Reassurance That Is Real

Many more years ago than I can believe, my older son was having trouble learning to read.  It was clear that he was upset about this because he was actually pretending to read.  He would take an adult book out of the bookshelf, turn the pages and say, “I read that book.” 

We made an appointment for an evaluation by a learning specialist and now I was faced with the task of telling my son about it.  I was filled with trepidation.  How could I suggest that he had a problem?  Wouldn’t that make him feel worse about himself than he already did?  Gathering my courage, at an appropriate moment I told him that I knew that reading was hard for him and that we were going to find someone who would help him learn.

I will never forget the expression on his face.  He threw his arms around me and looked as if the weight of the world had been lifted from his shoulders.  He was relieved that someone understood the difficulty he was having and would help him.  He no longer had to pretend, and to deal with this alone.

It was our good fortune to have found Katrina deHirsch, a pioneer in the area of learning disabilities, dyslexia in particular.  She said something I also have never forgotten and have repeated to many parents: “Childhood is the one time we’re made to do things we’re not good at.”  She was thinking that later on the typewriter would be a replacement for poor handwriting – and that was before any idea of the changes the computer would bring.

But the real lesson I learned was the fallacy of thinking we are somehow protecting our children by hiding, or avoiding things with which they may be struggling.  When we pretend along with them that nothing is wrong, an unintended message is that this is so bad we have to hide it.  Or that it is a failure that disappoints us and can’t be acknowledged.  In the same way, offering false reassurance in effect denies that there is a problem, confirming the opposite for a child – that the problem is too serious to talk about.

Think of it this way, if you try a new recipe and it is a disaster, does it help or make you feel worse to have the guests tell you it was delicious?  Wouldn’t it be of greater help if a good friend who was there told you the next day what went wrong, and how to fix it?  Or if you make a mistake at work and try to cover it up instead of getting help with what you don’t know, isn’t it likely you will make the same mistake again, and start to feel incompetent?

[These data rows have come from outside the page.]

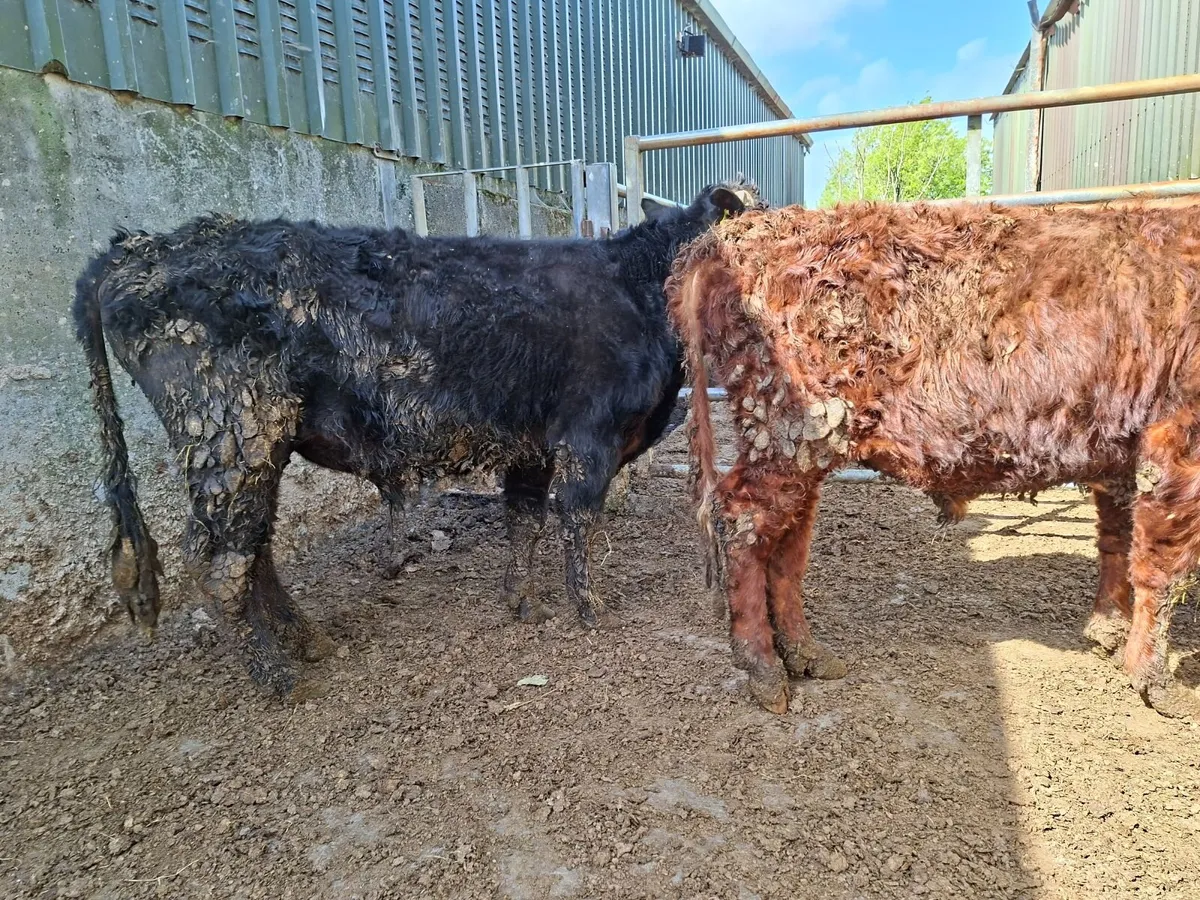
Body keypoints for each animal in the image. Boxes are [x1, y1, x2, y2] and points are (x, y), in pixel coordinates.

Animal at [74, 178, 762, 698]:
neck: (638, 287)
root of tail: (139, 247)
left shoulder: (533, 446)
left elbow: (525, 521)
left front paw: (524, 604)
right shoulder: (588, 439)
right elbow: (576, 521)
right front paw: (590, 611)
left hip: (257, 449)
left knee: (254, 548)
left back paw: (308, 641)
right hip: (230, 438)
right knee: (218, 561)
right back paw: (278, 677)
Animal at [666, 199, 1200, 719]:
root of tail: (737, 234)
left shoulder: (1122, 456)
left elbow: (1118, 542)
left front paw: (1107, 634)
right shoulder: (1178, 443)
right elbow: (1166, 569)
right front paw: (1160, 686)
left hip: (805, 451)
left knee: (787, 546)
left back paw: (809, 657)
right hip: (781, 433)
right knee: (740, 521)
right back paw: (764, 672)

We sometimes act as if children don’t know that something is giving them trouble, and that talking about it will be a great blow.  In fact children are only too aware when there is something they can’t do that others around them seem to be doing with ease.  They know something is wrong but don’t know what it is.  Sometimes they develop strategies to deal with what they can’t do, like becoming disruptive or finding ways to avoid certain situations.  This can make matters worse because then their avoidant behavior begins to seem like the problem while the real problem causing the behavior is still not addressed.

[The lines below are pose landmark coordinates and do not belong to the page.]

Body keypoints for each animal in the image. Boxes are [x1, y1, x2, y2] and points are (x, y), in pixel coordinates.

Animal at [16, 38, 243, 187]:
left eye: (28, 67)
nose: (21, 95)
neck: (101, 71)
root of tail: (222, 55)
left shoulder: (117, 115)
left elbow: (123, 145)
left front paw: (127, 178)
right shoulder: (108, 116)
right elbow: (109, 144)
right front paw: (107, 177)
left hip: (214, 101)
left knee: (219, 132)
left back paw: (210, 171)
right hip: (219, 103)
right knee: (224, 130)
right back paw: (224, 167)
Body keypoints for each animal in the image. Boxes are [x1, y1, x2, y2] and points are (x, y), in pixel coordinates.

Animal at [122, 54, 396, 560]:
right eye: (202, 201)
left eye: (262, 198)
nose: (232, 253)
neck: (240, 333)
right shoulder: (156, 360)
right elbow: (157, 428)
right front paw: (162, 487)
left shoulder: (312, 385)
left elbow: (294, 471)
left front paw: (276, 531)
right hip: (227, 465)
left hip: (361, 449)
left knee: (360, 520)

Children may find different things challenging at different stages of their development.  A familiar example is the reaction some children have to birthday parties – even their own.  Some children become upset, want to leave, not want mom or dad to leave, or cling to either parent without joining the activities at the party.  Too often it is the clinging behavior, or not joining in that is seen as the problem rather than a child being overwhelmed by the crowd, noise, lack of structure or general rough and tumble atmosphere.  The focus becomes, “Why can’t my child separate?” rather than what does he find hard in this situation and how can I help.

When we talk to children in a real way, about a real situation, we accomplish a number of things.  First of all, we show that we understand what he or she is experiencing.  That in itself is reassuring, because children themselves often don’t understand what is wrong, which is part of what makes it so upsetting to them. 

More important still, if we understand, then maybe we can help them do something about a problem.  It no longer seems so ominous.  Besides, when we are accepting of a difficulty they are having, that means it is not terrible if it is hard to do something.  Everyone finds something hard!  Birthday parties are hard, and mom can stay if needed until they are no longer so overwhelming.

Whether the difficulty is one that needs special help, or just the help of a parent’s support, talking about it in a real and accepting way offers reassurance that is real.  And that is the first step in solving the problem.